These labels were automatically added by AI and may be inaccurate. For details, see About Literature Database.
Abstract
Membership inference attacks (MIAs) have emerged as the standard tool for
evaluating the privacy risks of AI models. However, state-of-the-art attacks
require training numerous, often computationally expensive, reference models,
limiting their practicality. We present a novel approach for estimating
model-level vulnerability, the TPR at low FPR, to membership inference attacks
without requiring reference models. Empirical analysis shows loss distributions
to be asymmetric and heavy-tailed and suggests that most points at risk from
MIAs have moved from the tail (high-loss region) to the head (low-loss region)

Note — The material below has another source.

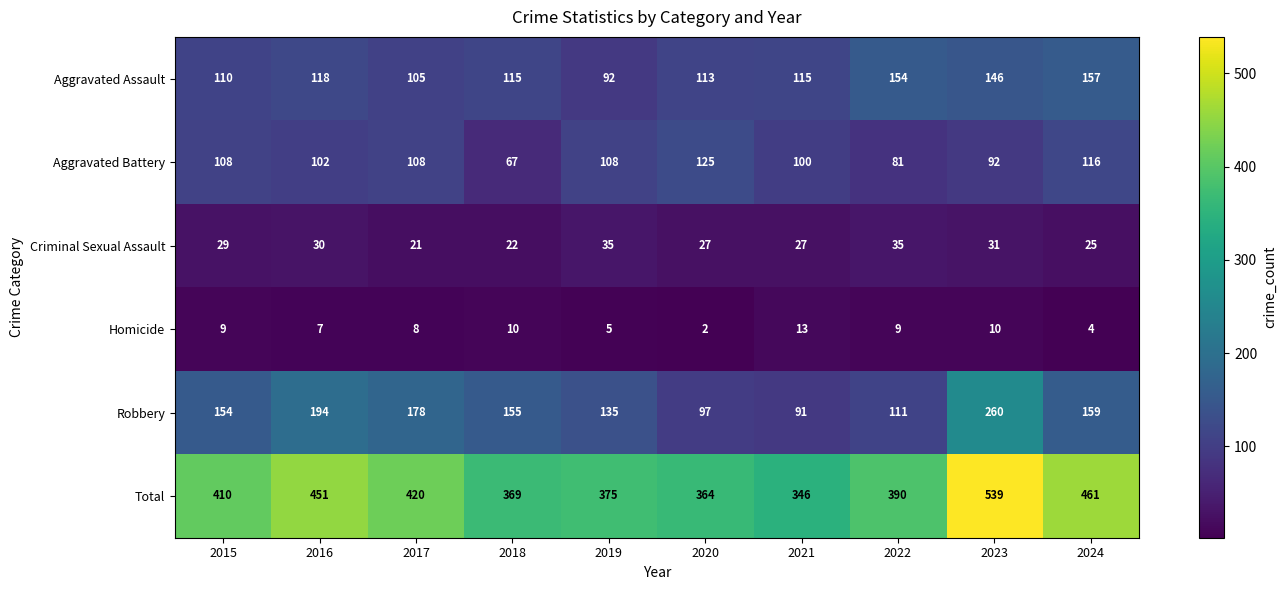

What is the maximum value shown in the chart?

539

of the distribution after training. We leverage this insight to propose a
method to estimate model-level vulnerability from the training and testing
distribution alone: using the absence of outliers from the high-loss region as
a predictor of the risk. We evaluate our method, the TNR of a simple loss
attack, across a wide range of architectures and datasets and show it to
accurately estimate model-level vulnerability to the SOTA MIA attack (LiRA). We
also show our method to outperform both low-cost (few reference models) attacks
such as RMIA and other measures of distribution difference. We finally evaluate
the use of non-linear functions to evaluate risk and show the approach to be
promising to evaluate the risk in large-language models.